The Army is already buying Trophy for four brigades of M1 Abrams heavy tanks — a decision it also made without waiting for the results of Phase 2 “qualification” trials. Both the size of the purchase and speed testify to the Army’s confidence in Trophy’s track record and the importance it places on the Abrams.
In January, the Army will also evaluate Trophy for the eight-wheel drive Stryker troop carrier, having earlier rejected the US-made Iron Curtain. An APS from Germany’s Rheinmetall is already in live-fire testing for Stryker, under a congressional mandate to explore additional options. Whichever the Army ends up choosing — if it chooses either — there’s no money yet set aside to actually buy an APS for Stryker, or even to complete Phase 2 “qualification” testing for it.
The Army has no current plans to try out Trophy on a Bradley, at all. However, Trophy’s manufacturer, Rafael, did install a variant of Trophy on an Israeli-owned Bradley and test it in Israel — at their own expense but with American observers.
Since the US Army didn’t run that test, it almost certainly doesn’t meet the Army’s definition of “proven and characterized.” Rafael and its American partner Leonardo DRS could make a good case that their Israeli tests should count for something. But given how the market survey is worded, and how urgently Army leadership wants to upgrade the Bradley’s defenses, the odds are that IMI and its American partner, General Dynamics, will get a sole-source contract for at least this first brigade.

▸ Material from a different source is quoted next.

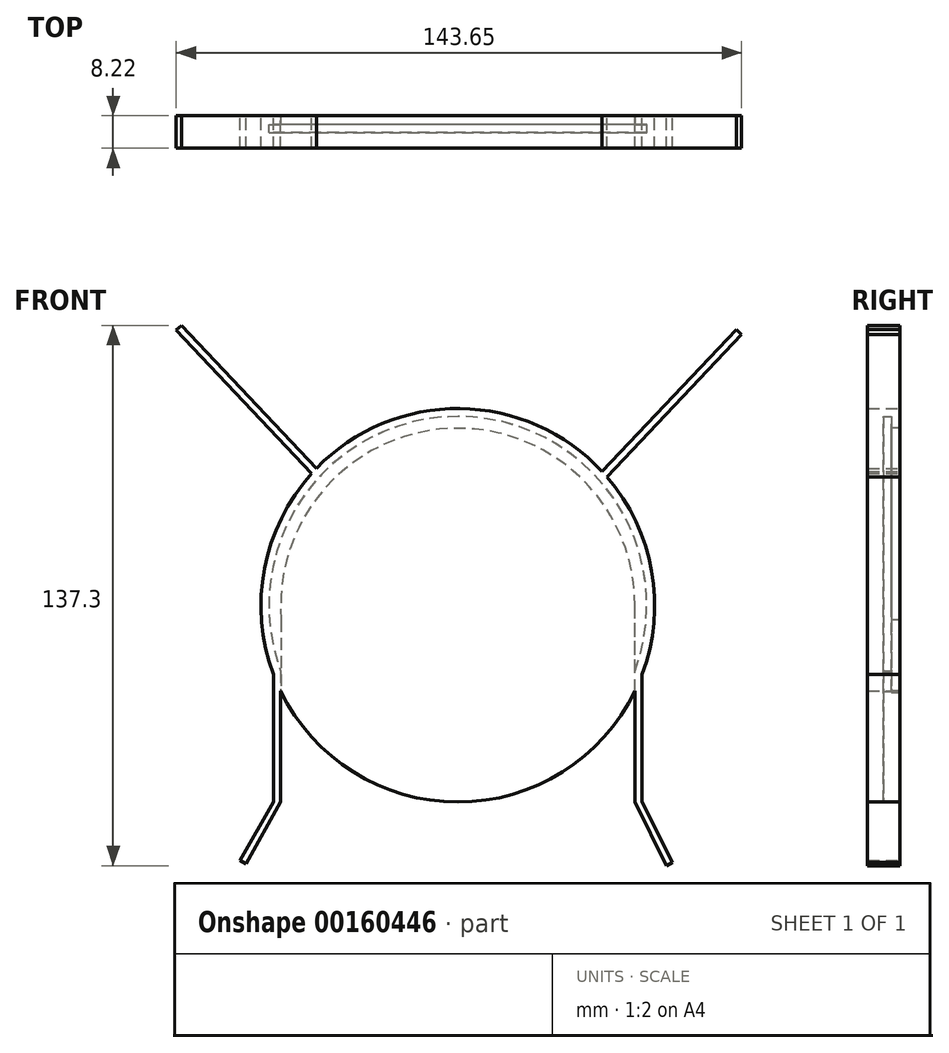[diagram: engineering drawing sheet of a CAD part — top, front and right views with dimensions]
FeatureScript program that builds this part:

All bets are off after that brigade, however. While it’s currently looking at off-the-shelf “non-developmental” options like Iron Fist and Trophy, the Army’s long-running, long-term program of record is to develop something called the Modular Active Protection System. MAPS aims to create a standardized control system with an open architecture that lets you mix and match subsystems from multiple vendors — a radar from here, an interceptor from there, a jammer from the other place — on a single vehicle. That way the Army could keep upgrading piece by piece with the best components from any company, without being beholden to one vendor for the system as a whole.
The Army also wants to replace the aging M2 Bradley altogether with a cutting-edge Optionally Manned Fighting Vehicle that, among other features, is designed with active protection in mind, rather than having APS added on wherever it fits.
Those are worthy ambitions, but technically tricky to realize, and they’ll take time — with a non-negligible chance of turning into one of the Army’s periodic acquisition disasters. Meanwhile, the Army is buying what it can get right now.
The Army’s full statement to me on the Iron Fist decision is below, courtesy of Ashley John, public affairs director for Program Executive Officer – Ground Combat Systems (PEO-GCS). It’s somewhat opaque, so read it with the explanations above in mind:
“At the end of November, the Army Requirements Oversight Council met to assess the performance of the Bradley Expedited Active Protection System non-developmental solution (Iron Fist) and to determine if the system was suitable for urgent qualification and deployment. After reviewing the results of the Army Test and Evaluation Command’s testing, the AROC determined that the Iron Fist system improved the survivability of the Bradley Fighting Vehicle without meaningful impact to the vehicle’s performance or increased risk to dismounted Soldiers. The AROC directed that Bradley ExAPS move into the next phase of urgent qualification testing and in parallel plan for fielding of at least a brigade’s worth of capability on an urgent basis in accordance with existing approved requirements.”